▶ [INSTRUCTIONS TO FOLLOW] Copy the listing exactly as given. Omit every picture.

▶ [RECORDS FOR THE EXERCISE]
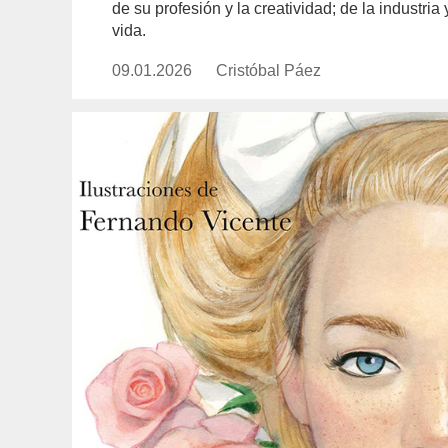
de su profesión y la creatividad; de la industri
vida.
09.01.2026
Publicado
Cristóbal Páez
https://www.experimenta.es/auth
el
paez/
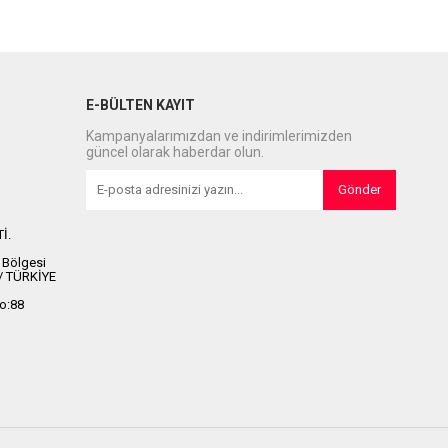
E-BÜLTEN KAYIT
Kampanyalarımızdan ve indirimlerimizden
güncel olarak haberdar olun.
Gönder
İ.
 Bölgesi
 / TÜRKİYE
No:88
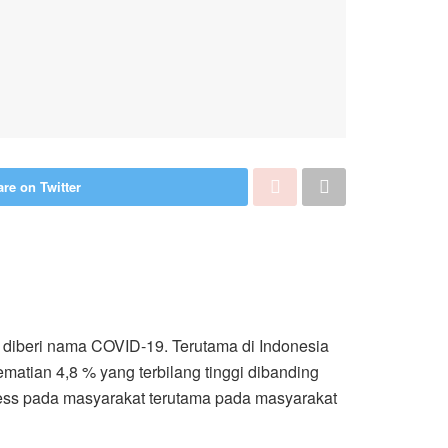
re on Twitter
 diberi nama COVID-19. Terutama di Indonesia
atian 4,8 % yang terbilang tinggi dibanding
ess pada masyarakat terutama pada masyarakat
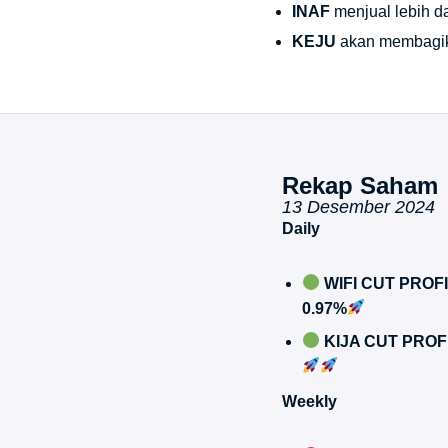
INAF
menjual lebih d
KEJU
akan membagika
Rekap Saham
13 Desember 2024
Daily
WIFI CUT PROF
0.97%
KIJA CUT PROF
Weekly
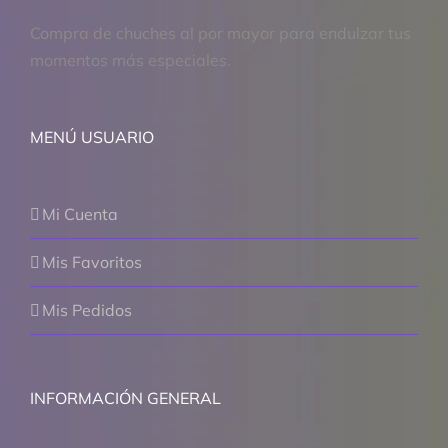
Compra de chuches al por mayor para endulzar tus
momentos más especiales.
MENÚ USUARIO
Mi Cuenta
Mis Favoritos
Mis Pedidos
INFORMACIÓN GENERAL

▶ [EXPECTED ANSWER]
de su profesión y la creatividad; de la industri
vida.
09.01.2026
Publicado
Cristóbal Páez
https://www.experimenta.es/auth
el
paez/
E-BÜLTEN KAYIT
Kampanyalarımızdan ve indirimlerimizden
güncel olarak haberdar olun.
Gönder
İ.
 Bölgesi
 / TÜRKİYE
No:88
re on Twitter
 diberi nama COVID-19. Terutama di Indonesia
atian 4,8 % yang terbilang tinggi dibanding
ess pada masyarakat terutama pada masyarakat
INAF
menjual lebih d
KEJU
akan membagika
Rekap Saham
13 Desember 2024
Daily
WIFI CUT PROF
0.97%
KIJA CUT PROF
Weekly
Compra de chuches al por mayor para endulzar tus
momentos más especiales.
MENÚ USUARIO
Mi Cuenta
Mis Favoritos
Mis Pedidos
INFORMACIÓN GENERAL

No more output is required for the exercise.